Tuesday, September 16, 2014

Return to Motta

Motta view showing new Church dome
The person who was supposed to come to replace me in  Jahun didn't arrive. I heard there were Visa issues but I also heard of a high drop-out rate for people assigned to west Africa since the ebola outbreak. So on my last night in Jahun I offered to cover from midnight, so that Dr Goya would get at least half a nights sleep - but as it turned out, I wasn't called. In the morning it was Tuesday and I had my last cold shower in the bathroom that usually had several dead cockroaches on the floor, and on one occasion a rat swimming about in the toilet bowl. After breakfast we headed back to Abuja. the long boring ride south to the Capital and to various "de-briefings" at which I mostly praised the workers in Jahun and mostly was a bit critical of some of the managers..

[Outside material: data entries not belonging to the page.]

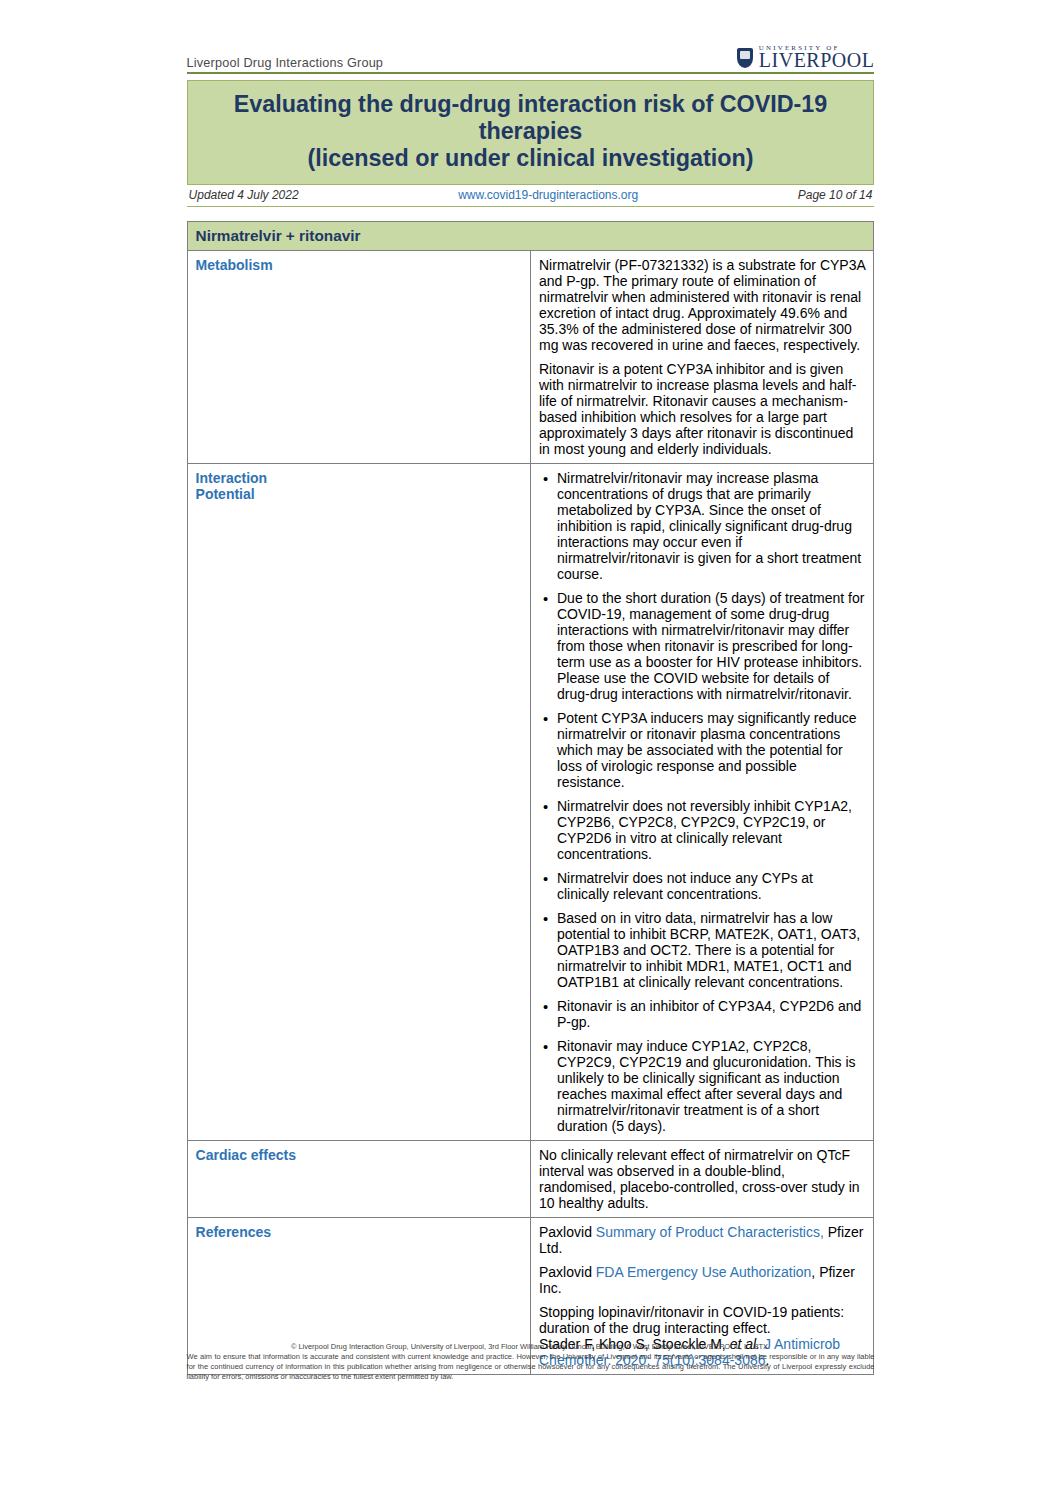Liverpool Drug Interactions Group
UNIVERSITY OFLIVERPOOL
Evaluating the drug-drug interaction risk of COVID-19 therapies
(licensed or under clinical investigation)
Updated 4 July 2022
www.covid19-druginteractions.org
Page 10 of 14
| Nirmatrelvir + ritonavir |
| --- |
| Metabolism | Nirmatrelvir (PF-07321332) is a substrate for CYP3A and P-gp. The primary route of elimination of nirmatrelvir when administered with ritonavir is renal excretion of intact drug. Approximately 49.6% and 35.3% of the administered dose of nirmatrelvir 300 mg was recovered in urine and faeces, respectively. Ritonavir is a potent CYP3A inhibitor and is given with nirmatrelvir to increase plasma levels and half-life of nirmatrelvir. Ritonavir causes a mechanism-based inhibition which resolves for a large part approximately 3 days after ritonavir is discontinued in most young and elderly individuals. |
| Interaction Potential | Nirmatrelvir/ritonavir may increase plasma concentrations of drugs that are primarily metabolized by CYP3A. Since the onset of inhibition is rapid, clinically significant drug-drug interactions may occur even if nirmatrelvir/ritonavir is given for a short treatment course. Due to the short duration (5 days) of treatment for COVID-19, management of some drug-drug interactions with nirmatrelvir/ritonavir may differ from those when ritonavir is prescribed for long-term use as a booster for HIV protease inhibitors. Please use the COVID website for details of drug-drug interactions with nirmatrelvir/ritonavir. Potent CYP3A inducers may significantly reduce nirmatrelvir or ritonavir plasma concentrations which may be associated with the potential for loss of virologic response and possible resistance. Nirmatrelvir does not reversibly inhibit CYP1A2, CYP2B6, CYP2C8, CYP2C9, CYP2C19, or CYP2D6 in vitro at clinically relevant concentrations. Nirmatrelvir does not induce any CYPs at clinically relevant concentrations. Based on in vitro data, nirmatrelvir has a low potential to inhibit BCRP, MATE2K, OAT1, OAT3, OATP1B3 and OCT2. There is a potential for nirmatrelvir to inhibit MDR1, MATE1, OCT1 and OATP1B1 at clinically relevant concentrations. Ritonavir is an inhibitor of CYP3A4, CYP2D6 and P-gp. Ritonavir may induce CYP1A2, CYP2C8, CYP2C9, CYP2C19 and glucuronidation. This is unlikely to be clinically significant as induction reaches maximal effect after several days and nirmatrelvir/ritonavir treatment is of a short duration (5 days). |
| Cardiac effects | No clinically relevant effect of nirmatrelvir on QTcF interval was observed in a double-blind, randomised, placebo-controlled, cross-over study in 10 healthy adults. |
| References | Paxlovid Summary of Product Characteristics, Pfizer Ltd. Paxlovid FDA Emergency Use Authorization , Pfizer Inc. Stopping lopinavir/ritonavir in COVID-19 patients: duration of the drug interacting effect. Stader F, Khoo S, Stoeckle M, et al. J Antimicrob Chemother. 2020; 75(10):3084-3086 . |
© Liverpool Drug Interaction Group, University of Liverpool, 3rd Floor William Henry Duncan Building, 6 West Derby Street, LIVERPOOL, L7 8TX.
We aim to ensure that information is accurate and consistent with current knowledge and practice. However, the University of Liverpool and its servants or agents shall not be responsible or in any way liable for the continued currency of information in this publication whether arising from negligence or otherwise howsoever or for any consequences arising therefrom. The University of Liverpool expressly exclude liability for errors, omissions or inaccuracies to the fullest extent permitted by law.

My return flights were through Addis Ababa and so I had requested and been granted permission to break my return in Addis and have a few days to visit my friends in Bahar Dar and Motta. I arrived late on thursday evening and stayed in a quite upmarket Hotel, and I had two beers and chocolate cake for desert. In the morning I flew north to Bahar Dar on the shores of Lake Tana, checked in to the Ethiostar Hotel - about $20 a night - and went for a wander around the nearby shops. The thing that was great to see were women wearing something other than the muslim coverings - it was not just the joy of seeing female curves again but the realisation that here women had so much more freedom, they were free to express themselves in their attire and hair-do's , in their choice of who they walked down the street with and with  make -up. There was just a sense of being out from under the oppressive domination of religion.

The next day I caught the crowded bus to Motta. The fare is 60 birr, about $3.  Its a very slow 120km ride on a horribly rough and muddy unsealed road through  wonderfully scenic terrain, the most noticeable feature being the throngs of people walking along it. Its a rainy season so the fields were all green and luxuriant in their   acreages of Teff and corn, in one place there were sunflowers and everywhere the wonderful little donkeys. Ethiopia felt quite wonderful after Jahun, at least as poverty stricken but there just seemed to be a sense of freedom and almost of joy in the air.

I had warned Shewaye, the schoolgirl who had been my cleaner and helper in Motta, that I would probably be arriving on September 6th - and I did - but that was the western Calendar date and she was expecting me on the 6th according to the ethiopian calendar - which was still several days away! Consequently there was no-one to greet me when I got off the bus - so I walked through the village to her house and surprised everyone when i stepped up to the door of their two room mud walled and bare earth floored apartment!  But they quickly got the Coffee ceremony going and we caught up on all the news and then I checked in to the local Hotel, called the Wubet, the place I visited innumerable times when working in Motta, for beer and lunches of egg sandwiches or a "burger" of a very rudimentary kind. To my surprise, foreigners are charged double for a room, 500 birr for one with a hot shower. It was a reasonably comfortable bed but there were lots of mosquitoes.

The next day I visited the hospital where I had worked for five months in 2011 and 2012. Ethiopian trained doctors had now taken over the role of Obstetricians and so there was no longer a need for "Farenji" doctors. I met Dr Tenaw who I realised was a much more useful person to have there than I ever was because he had been trained in Emergency Surgery. So he could do bowel resections and set fractures and do various other surgical emergency procedures as well as deliver babies by caesarean when needed. The Maternity ward was full and not as clean as we used to keep it or as organised, but it was functioning and according to the stats on the wall, achieving excellent results. 

It rained on and off during the day, so the streets became muddy quagmires. I got my haircut for  about 40 cents and then later in the afternoon I took a walk with Shewaye  to St Georges church, a large church near the centre of town that somehow I had neglected to visit during my time there. Its the typical circular building in the centre of a few acres of ancient trees. At one edge of the enclosure a new building was under construction and inside I noticed a tall object hidden under sheets and cloth. I asked the armed guard if I could go and look at it, and he let me, explaining that underneath the sheets was the sacred object that only select Priests are permitted to view on certain days of the year, an object that is normally concealed in the innermost chamber at the centre of the circular church. It was out here because a new one had recently been installed and this was the old one, now over 300 years old. He removed the coverings and we beheld this amazing ancient relic with its various shelves and partitions and folding doors. Inside it would have sat ancient Bibles and manuscripts. It was a sort of "Indiana Jones" moment for me, to see this once revered and holy of holiest objects.
St Georges Church, Motta

The following morning I got back on the bus and returned to Bahar Dar after tearful good byes from Shewaye and her family, and returned to the Ethiostar. From there I returned to Addis and caught the night flight to Hong Kong and on to Sydney, arriving at 6am, sleep deprived and jet lagged. I had further debriefings in the Sydney MSF Offices and then had a few days to catch up with family, see my Doctor and an Eye specialist , and repack my bags for Fiji, and Sapphire Breeze.